Manifestantes seguram cartazes em protesto contra o massacre de Paraisópolis.  Foto Felipe Beltrame/NurPhoto
Manifestantes seguram cartazes em protesto contra o massacre de Paraisópolis. Foto Felipe Beltrame/NurPhoto

Já nas áreas nobres das cidades, os mesmos policiais sabem que deverão agir com o máximo de cautela e respeito às leis, pois sofrerão na pele a reação de moradores vítimas de excessos e arbitrariedades policiais. Sem contar que muitos integrantes das classes médias desenvolveram o método de intimidação movido pela célebre frase: “Sabe com quem está falando?”. Feliz ou infelizmente, isso ainda assusta muito policial. Nesse caso, então, o agente da lei é cauteloso e respeitoso na abordagem de suspeitos ou cidadãos de modo geral.

Sendo assim, é fácil entender como agiram os policiais que invadiram o baile funk em perseguição a supostos criminosos em fuga. Os agentes da lei pouco se importaram no que resultaria a ação policial no meio da multidão. Na verdade, os frequentadores do baile tiveram muita sorte de não verem várias pessoas mortas a tiro pelos policiais e, depois, os bandidos em fuga serem responsabilizados por esse virtual massacre.

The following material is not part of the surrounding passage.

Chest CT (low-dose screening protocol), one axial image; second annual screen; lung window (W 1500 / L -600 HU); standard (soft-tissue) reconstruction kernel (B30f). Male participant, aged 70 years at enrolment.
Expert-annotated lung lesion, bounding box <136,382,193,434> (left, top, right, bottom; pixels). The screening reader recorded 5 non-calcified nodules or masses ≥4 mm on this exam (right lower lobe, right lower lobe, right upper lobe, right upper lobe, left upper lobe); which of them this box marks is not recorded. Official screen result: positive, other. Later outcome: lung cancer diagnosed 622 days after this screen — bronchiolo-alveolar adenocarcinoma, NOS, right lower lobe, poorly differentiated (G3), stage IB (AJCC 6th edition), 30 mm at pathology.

O governador João Dória agora está diante de uma tremenda crise, que poderá até mesmo botar água em suas futuras pretensões políticas. A forma como Dória e a cúpula da PM paulista vai lidar com essa crise também vai sinalizar se o governador terá alguma chance de concorrer à presidência da República. O episódio sangrento numa das maiores favelas da capital paulista, vizinha ao bairro do Morumbi – que concentra boa parte do PIB brasileiro – em uma desigualdade perversa, vai decidir se Dória tem condições de manter suas pretensões ao Palácio do Planalto.